» **What the task requires**:
Output only the lines below from the one containing "娱乐|天成总代平台ii, owner: 吴宇航 -> 何俊杰" to the one containing "娱乐|澳门博马总代平台cq, status: 待处理 -> 已完成", exactly as written, both ends kept.

» **Data for review**:
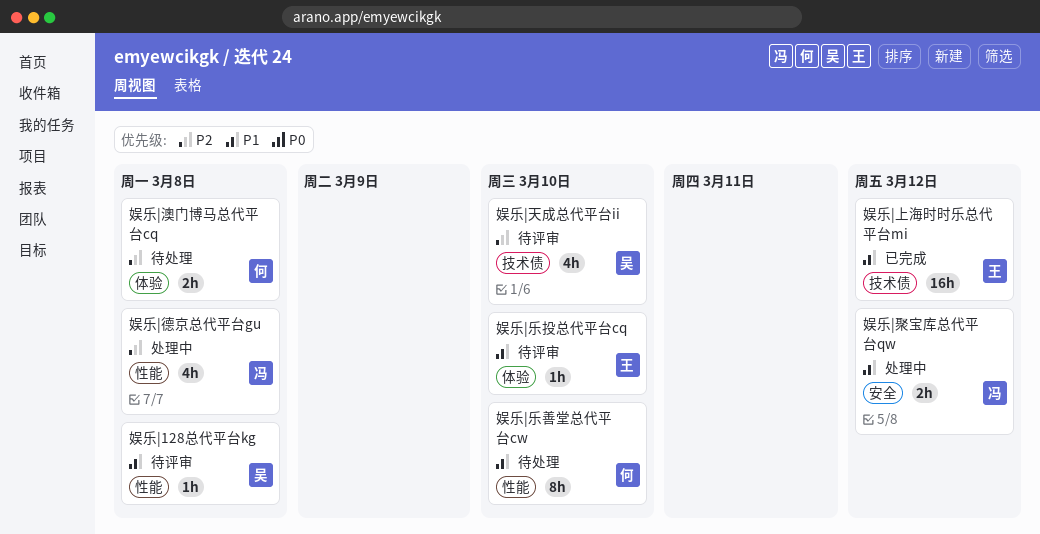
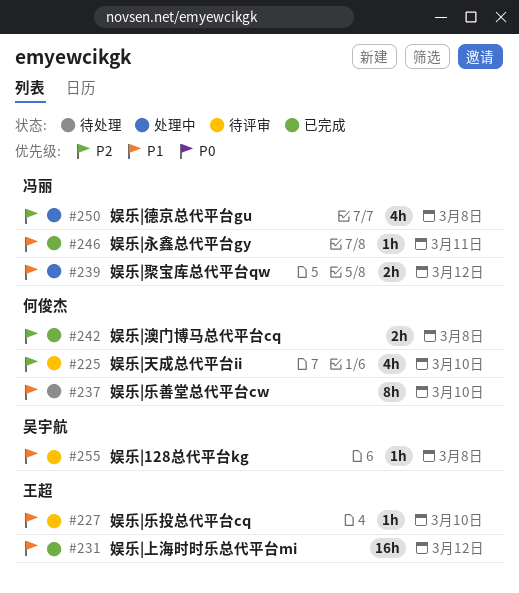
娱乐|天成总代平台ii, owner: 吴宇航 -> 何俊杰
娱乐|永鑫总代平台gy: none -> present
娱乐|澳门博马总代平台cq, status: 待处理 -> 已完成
...
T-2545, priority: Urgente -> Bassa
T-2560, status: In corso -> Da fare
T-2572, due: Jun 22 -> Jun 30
--
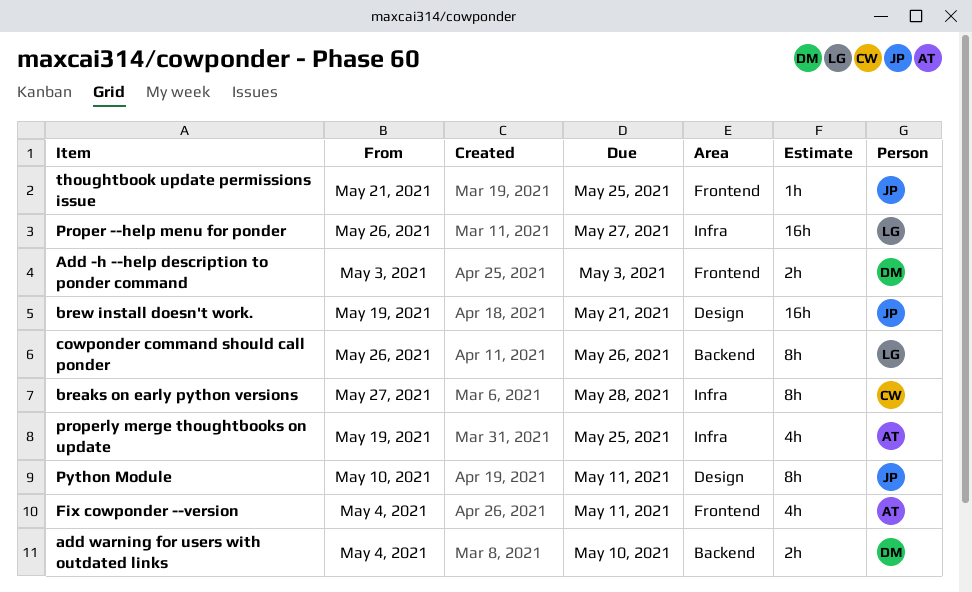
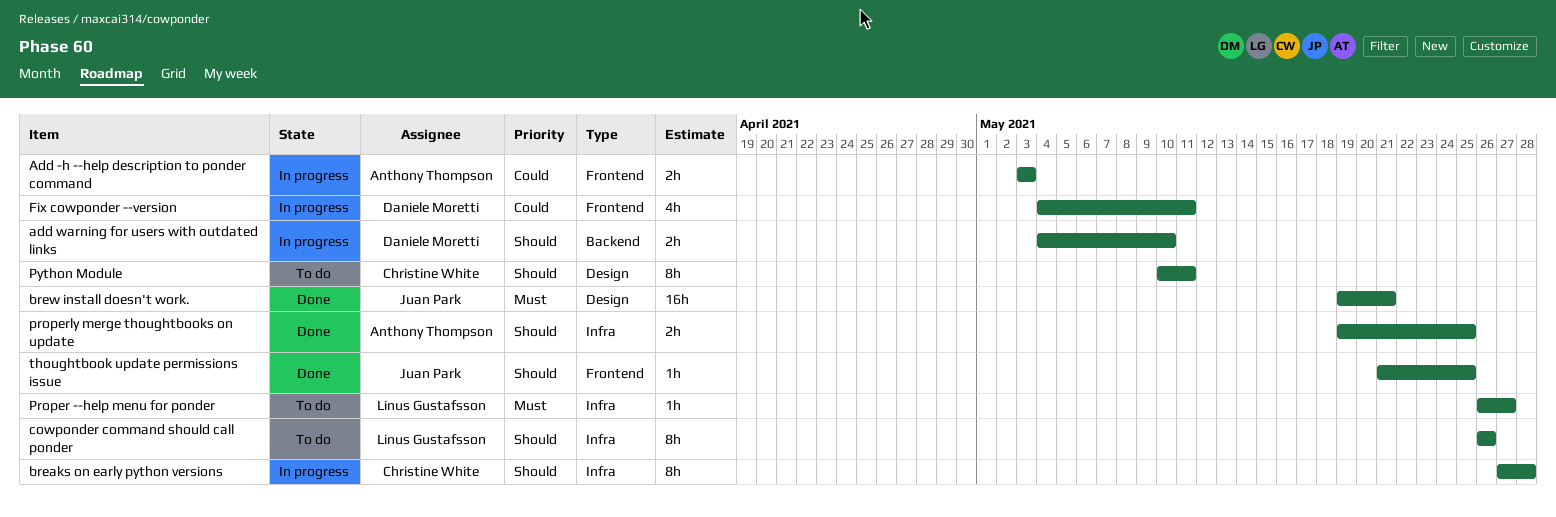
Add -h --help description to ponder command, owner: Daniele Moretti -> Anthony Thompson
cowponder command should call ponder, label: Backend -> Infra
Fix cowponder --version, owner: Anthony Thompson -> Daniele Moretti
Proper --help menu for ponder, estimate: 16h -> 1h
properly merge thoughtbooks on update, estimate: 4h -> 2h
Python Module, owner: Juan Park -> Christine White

» **Answer to this exercise**:
娱乐|天成总代平台ii, owner: 吴宇航 -> 何俊杰
娱乐|永鑫总代平台gy: none -> present
娱乐|澳门博马总代平台cq, status: 待处理 -> 已完成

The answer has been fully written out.